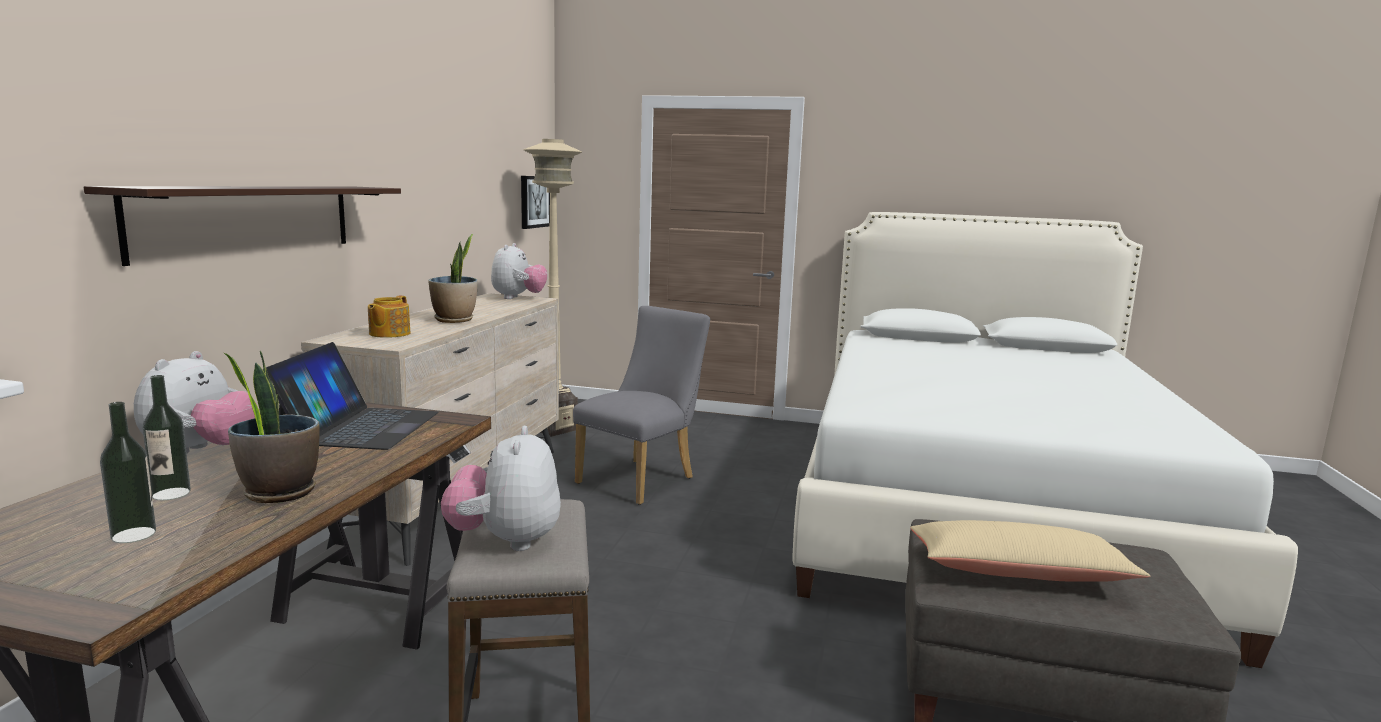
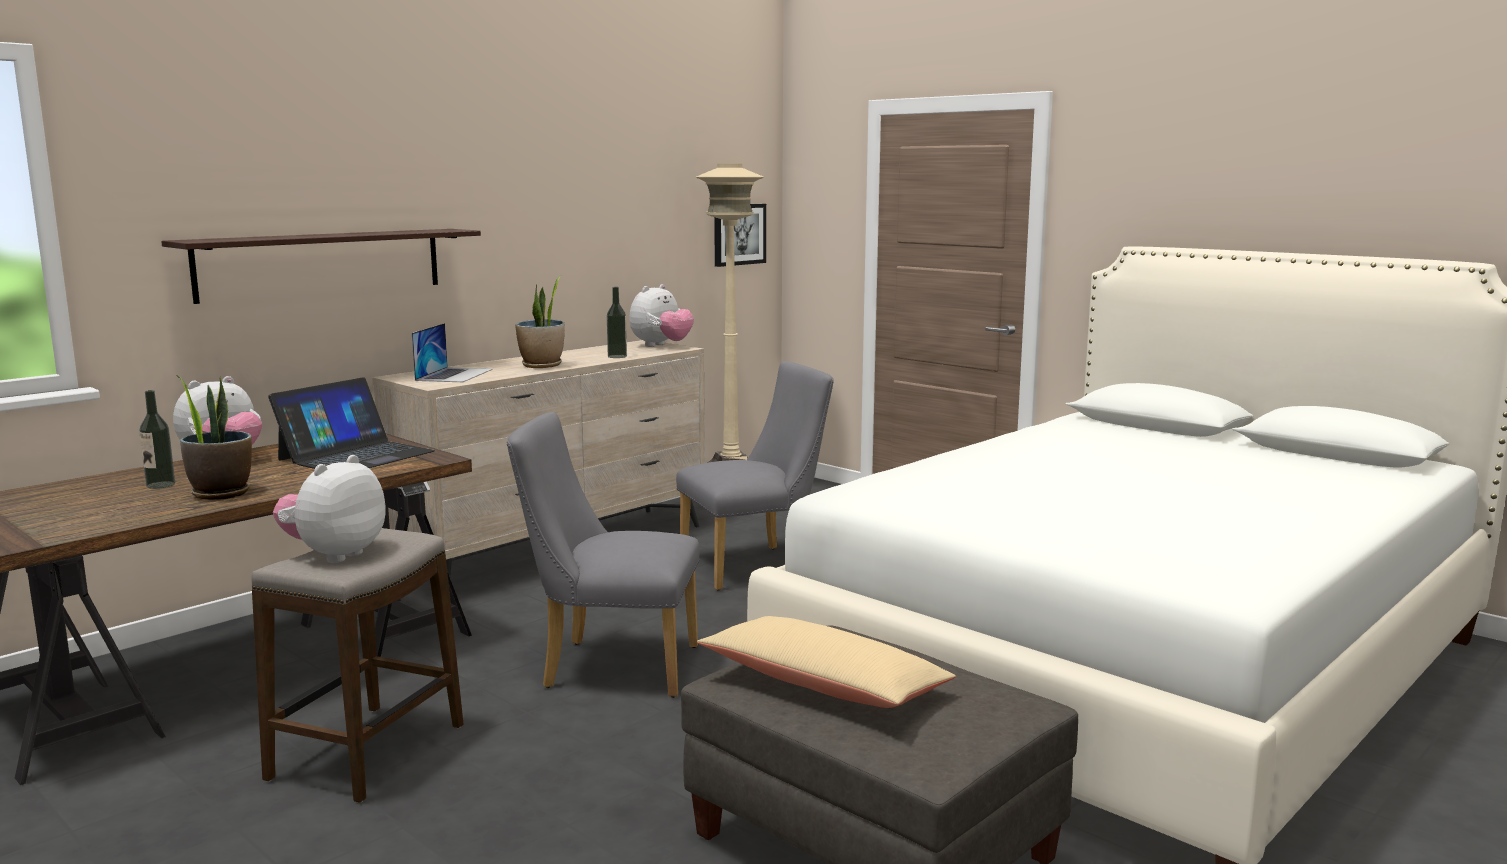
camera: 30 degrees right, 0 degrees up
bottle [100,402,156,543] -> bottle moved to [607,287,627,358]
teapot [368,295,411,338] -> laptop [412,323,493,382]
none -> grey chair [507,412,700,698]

----------

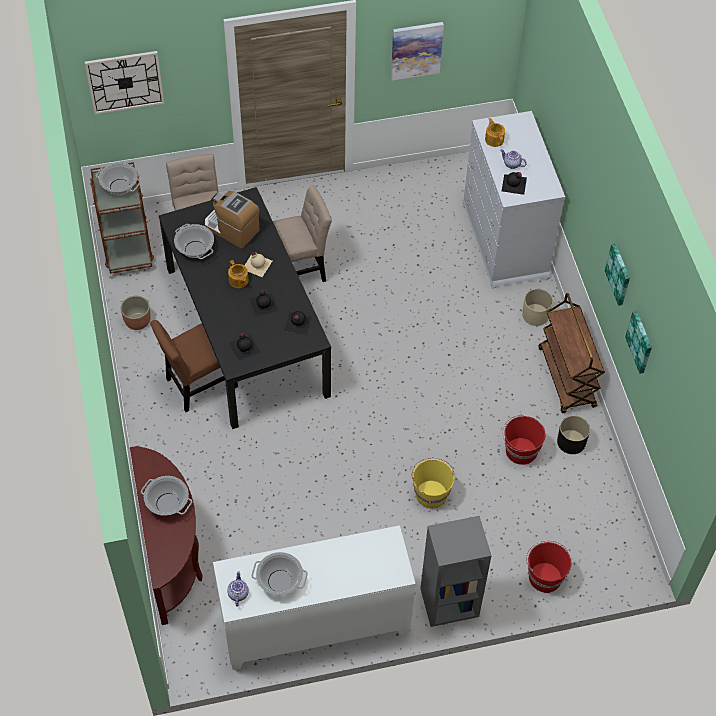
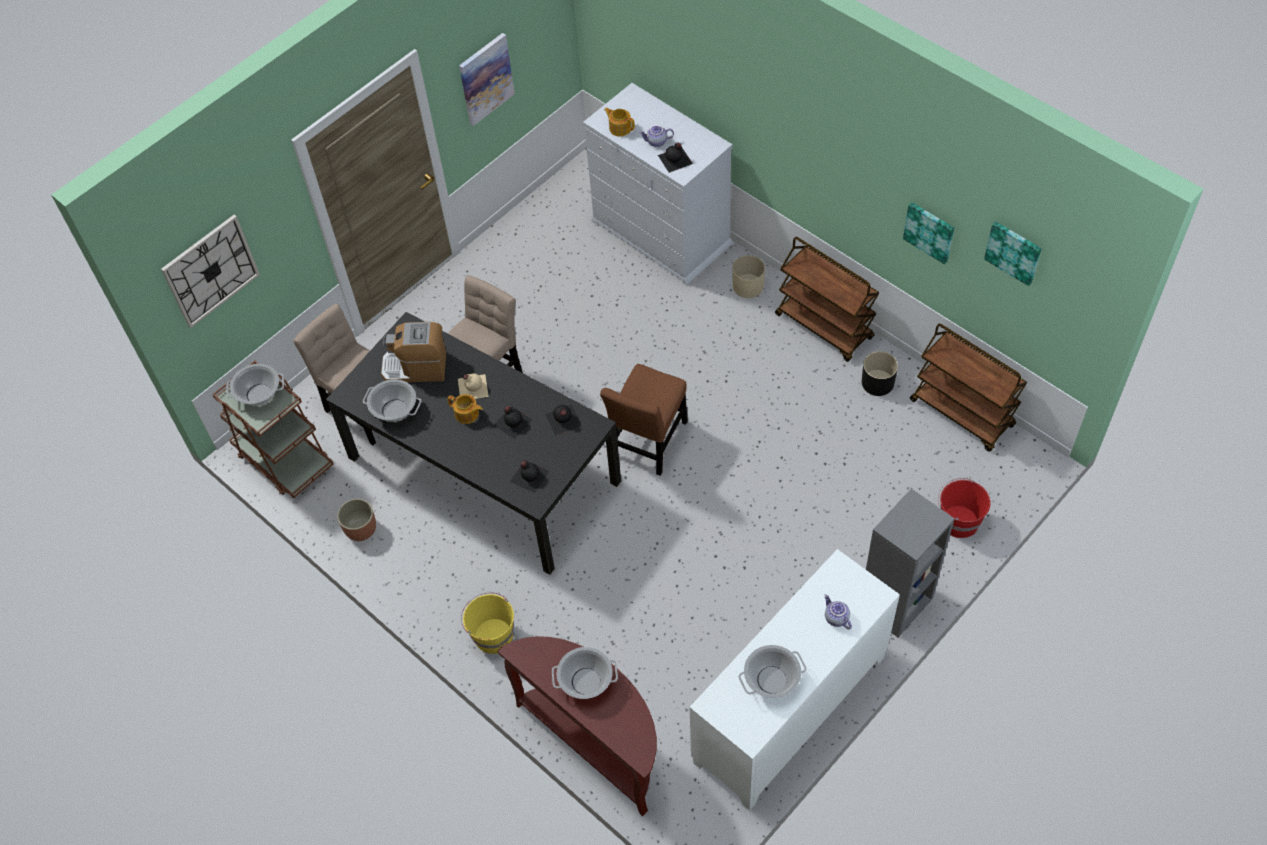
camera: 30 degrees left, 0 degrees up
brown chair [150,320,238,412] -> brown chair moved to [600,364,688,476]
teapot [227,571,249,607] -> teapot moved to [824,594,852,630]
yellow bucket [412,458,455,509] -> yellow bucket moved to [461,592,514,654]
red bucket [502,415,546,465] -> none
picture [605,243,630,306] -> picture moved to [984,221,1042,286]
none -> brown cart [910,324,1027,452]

----------

■ What is required ■
Reproduce, word for word and in full, only the lines above that start at the line with "camera: 30 degrees right, 0 degrees up" and run through the line with "none -> grey chair [507,412,700,698]", both ends included.

■ Result for this task ■
camera: 30 degrees right, 0 degrees up
bottle [100,402,156,543] -> bottle moved to [607,287,627,358]
teapot [368,295,411,338] -> laptop [412,323,493,382]
none -> grey chair [507,412,700,698]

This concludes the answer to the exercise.